Attorney General Martha Coakley's office has issued three citations for the transgressions at three public construction sites.
The Prevailing Wage Laws require that certain minimum wage rates, as set by the state Department of Labor, be paid to all employees working on public works construction projects. The Prevailing Wage Laws allow all contractors bidding on public works projects to enjoy a "level playing field" by standardizing the rate of pay the workers will earn.
In June 2006, the Attorney General's Fair Labor Division received a complaint that D'Agostino Associates had failed to pay the prevailing wage to employees working at the East Fairhaven Elementary School project in Fairhaven.
A subsequent complaint filed in August 2007 alleged that the company had also failed to pay the prevailing wage at the M.J. Kuss Middle School public works project in Fall River.

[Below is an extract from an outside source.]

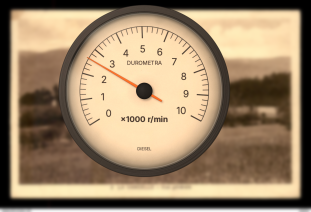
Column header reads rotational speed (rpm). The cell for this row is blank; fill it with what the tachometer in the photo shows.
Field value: 2600 rpm
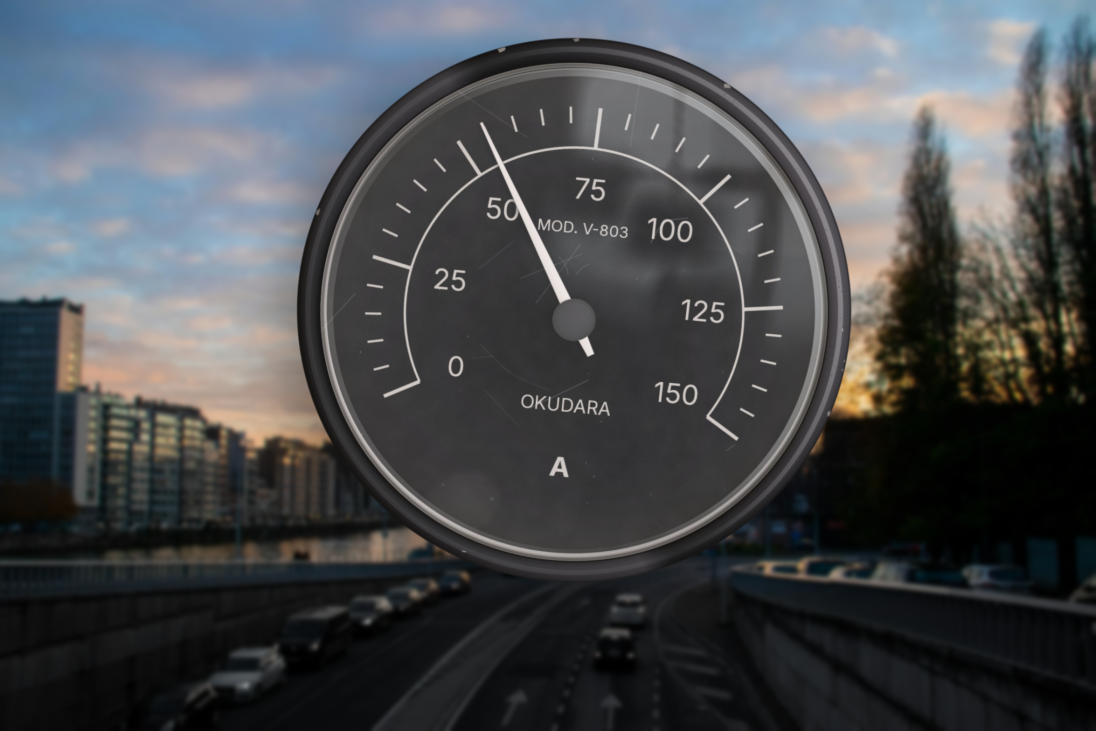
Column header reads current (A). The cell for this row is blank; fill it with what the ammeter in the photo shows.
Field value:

Investigators from the Attorney General's Office reviewed the company's certified payroll records and discovered that the company failed to pay employees a total of over $2,200 on those two projects.
Investigators from the Attorney General's Fair Labor Division also conducted an audit of the company's payroll records for the Franklin Department of Public Works Building Project after a complaint was received in March 2007.
Authorities discovered that D'Agostino Associates owed back wages totaling over $500 on the Franklin project as a result of failing to pay the correct prevailing wage to the employees on that work site.